Mechanistic studies of the halogenated aromatic hydrocarbons- antagonism and antiestrogenicity

Abstract

Two polychlorinated biphenyl congeners, namely 2,2',4,4',5,5',-hexa- and 2,2',5,5'-tetrachlorobiphenyl and MCDF antagonized 2,3,7,8-TCDD-induced deft palate in C57BL/6 mice. Administration of [³H]-2,3,7,8-TCDD to C57BL/6 mice showed that there was a rapid uptake of radiolabel into the fetal palate. Cotreatment with [³H]-2,3,7,8-TCDD plus 2,2',4,4',5,5',-hexachlorobiphenyl or MCDF resulted in decreased uptake of radiolabel into the fetal palate tissue. These studies suggest that the protective effects of these compounds may be due to modulation of 2,3,7,8-TCDD reaching the palate in the co-treated animals.

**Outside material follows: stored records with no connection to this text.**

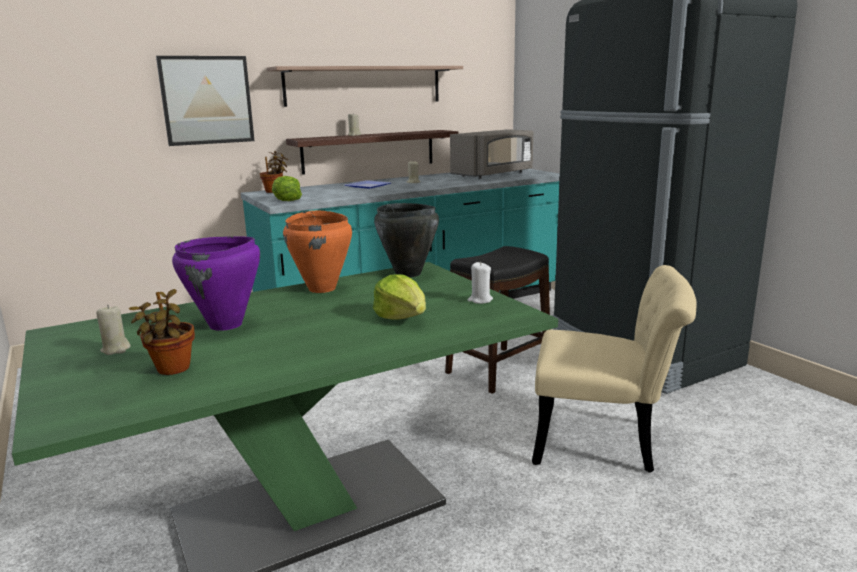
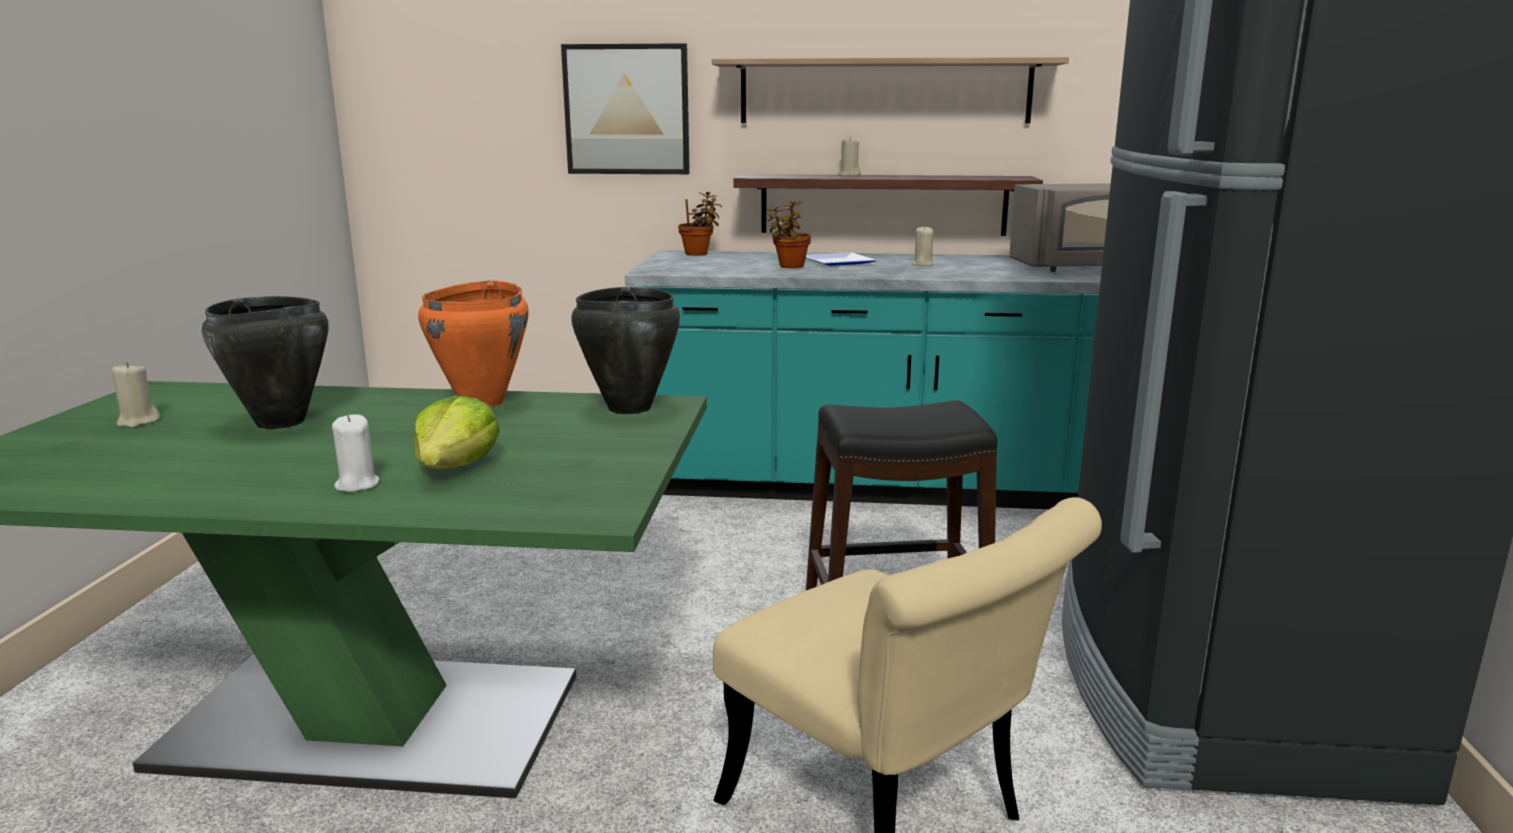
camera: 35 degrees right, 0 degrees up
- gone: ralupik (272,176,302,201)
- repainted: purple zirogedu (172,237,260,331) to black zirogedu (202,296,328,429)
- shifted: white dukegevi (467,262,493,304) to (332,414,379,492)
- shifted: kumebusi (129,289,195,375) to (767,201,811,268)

The effects of 2,3,7,8-TCDD and MCDF on the 17B-estradiol-induced growth and protein secretion in estrogen-responsive MCF-7 and estrogennonresponsive MDA-MB-231 human breast cancer cells was determined. 2,3,7,8-TCDD and MCDF inhibited MCF-7 cell growth of untreated cells and inhibited 17B-estradiol-induced proliferation in MCF-7 cells, but did not effect the growth of MDA-MB-231 cells. Treatment of MCF-7 cells with 17Bestradiol resulted in a significant induction of the secretion of the 34-kDa, 52- kDa and 160-kDa proteins, where as treatment with 2,3,7,8-TCDD, MCDF and 17B-estradiol plus 2,3,7,8-TCDD or MCDF resulted in protein secretion levels not significantly different from the values observed for the control cells. These treatments had no effect on MDA-MB-231 cells. These results clearly confirm the antiestrogenic effects caused by 2,3,7,8-TCDD and MCDF in estrogen-responsive MCF-7 cells. IGF-I was found to significantly induced MCF-7 cell proliferation and treatment with IGF-I plus 2,3,7,8-TCDD resulted in significant inhibition this cell proliferation. Neither compound altered the proliferation of MDA-MB-231 cells. IGF-I also induced the secretion of the 34-, 5 2 -and 160-kDA proteins in MCF-7 cells. 2,3,7,8-TCDD inhibited the IGF-I induced protein secretion. These results extend the range of antiestrogenic properties of 2,3,7,8-TCDD and suggest that 2,3,7,8-TCDD may effect both the autocrine and paracrine regulatory pathways of estrogen-responsive human breast cancer cells.